Hawk frowned. “What have your dancing lessons to do with me?”

“I cannot imagine. All I know is that it would be dreadful if I were to not keep the appointment. There would be no one to take my place. And I feel the ague coming on.” Mr. Grenville gave a laughably delicate cough into a pristine riding glove. “But I suppose beggars cannot be choosers when it comes to volunteer dance instructors. If some other gentleman were to be present at around six o’clock this evening, Dahlia—and, perhaps, her business partner—might find such a circumstance serendipitous. You did say your dancing slippers were in serviceable condition, did you not?”

Hawk’s breath caught. A second chance with Faith in as many days.

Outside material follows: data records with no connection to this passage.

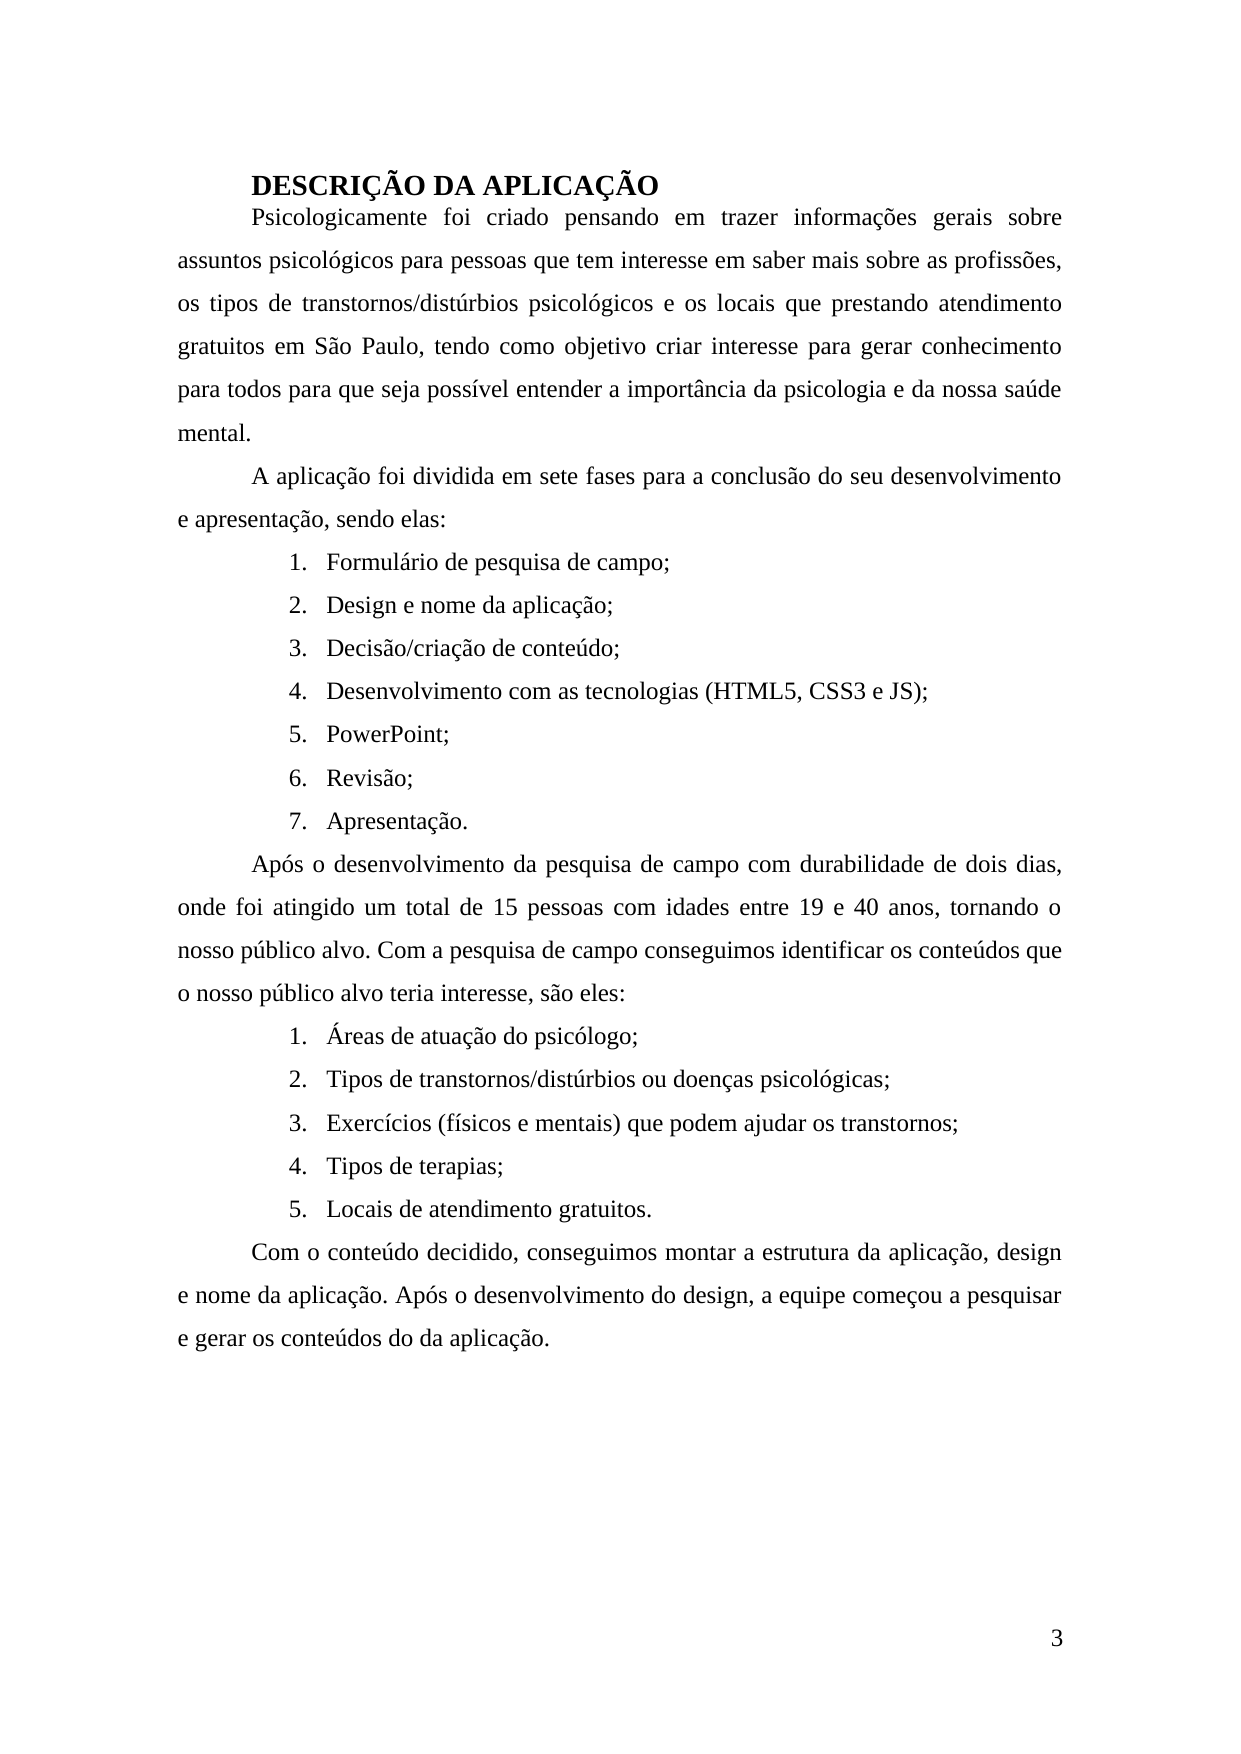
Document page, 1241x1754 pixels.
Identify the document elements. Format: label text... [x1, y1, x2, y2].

list Design e nome da aplicação; [288, 590, 1063, 619]
list Locais de atendimento gratuitos. [288, 1194, 1063, 1223]
list Apresentação. [288, 806, 1063, 834]
list Formulário de pesquisa de campo; [288, 547, 1063, 576]
subtitle Descrição da aplicação [177, 168, 1063, 202]
list PowerPoint; [288, 719, 1063, 748]
list Desenvolvimento com as tecnologias (HTML5, CSS3 e JS); [288, 676, 1063, 705]
list Decisão/criação de conteúdo; [288, 633, 1063, 662]
list Áreas de atuação do psicólogo; [288, 1021, 1063, 1050]
text Com o conteúdo decidido, conseguimos montar a estrutura da aplicação, design e nome da aplicação. Após o desenvolvimento do design, a equipe começou a pesquisar e gerar os conteúdos do da aplicação. [177, 1237, 1063, 1352]
text A aplicação foi dividida em sete fases para a conclusão do seu desenvolvimento e apresentação, sendo elas: [177, 461, 1063, 533]
text Psicologicamente foi criado pensando em trazer informações gerais sobre assuntos psicológicos para pessoas que tem interesse em saber mais sobre as profissões, os tipos de transtornos/distúrbios psicológicos e os locais que prestando atendimento gratuitos em São Paulo, tendo como objetivo criar interesse para gerar conhecimento para todos para que seja possível entender a importância da psicologia e da nossa saúde mental. [177, 202, 1063, 446]
list Tipos de terapias; [288, 1151, 1063, 1179]
list Tipos de transtornos/distúrbios ou doenças psicológicas; [288, 1064, 1063, 1093]
text Após o desenvolvimento da pesquisa de campo com durabilidade de dois dias, onde foi atingido um total de 15 pessoas com idades entre 19 e 40 anos, tornando o nosso público alvo. Com a pesquisa de campo conseguimos identificar os conteúdos que o nosso público alvo teria interesse, são eles: [177, 849, 1063, 1007]
list Revisão; [288, 763, 1063, 791]
list Exercícios (físicos e mentais) que podem ajudar os transtornos; [288, 1108, 1063, 1136]
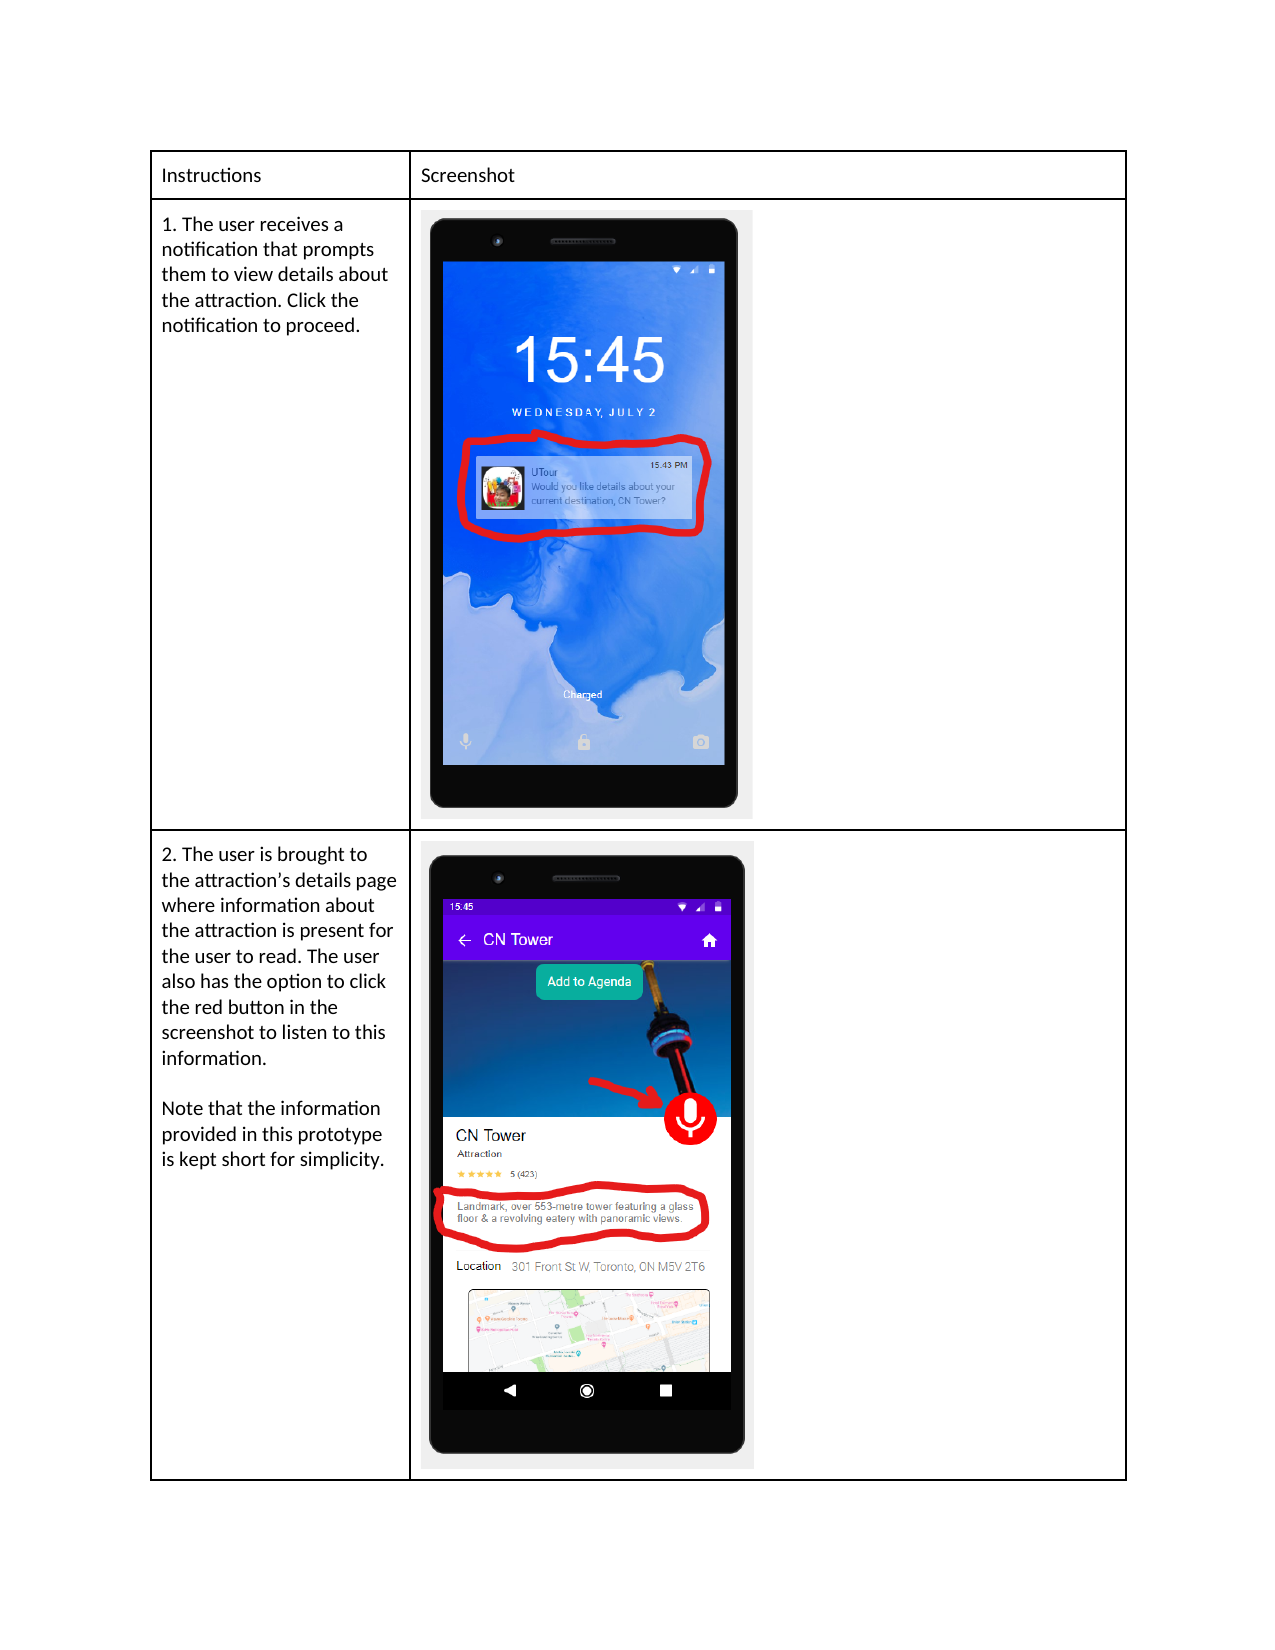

Which could only mean Grenville did not know about their sordid past. Right? Of course he would not. Why would Faith confess ruination to anyone, when she could simply find someone better than Hawk and carry on without him?

Faith’s pool of potential suitors was not limited to peers of the realm. Perhaps the reason Mr. Grenville had not wished to speak of her was because she’d done exactly that. Found a beau that was not Hawk. Someone who would not disappoint her.

Someone who could marry her.

Hawk’s shoulders tightened. Even if the best he could hope for was another stolen hour in her company, he could think of no better way he’d rather spend an evening.

He felt as though he had been bestowed a benediction. “Thank you.”

“For what?” Mr. Grenville gave another false, mincing cough. “I find myself so out of sorts that I fear I have already forgotten our entire conversation. I must bid you good day.”

Hawk nodded quickly, his heart soaring. His friend had given him a far better opening than he deserved, but it was still up to Hawk not to bollocks the opportunity.

He fumbled in his waistcoat pocket for his battered timepiece. It was three o’clock in the afternoon.

Barely enough time to go home and draw a bath, dress in the handsomest clothes he could find, and casually happen to be in the neighborhood of the St. Giles School for Girls at a quarter to six.

And just happen to have his dancing slippers in his carriage.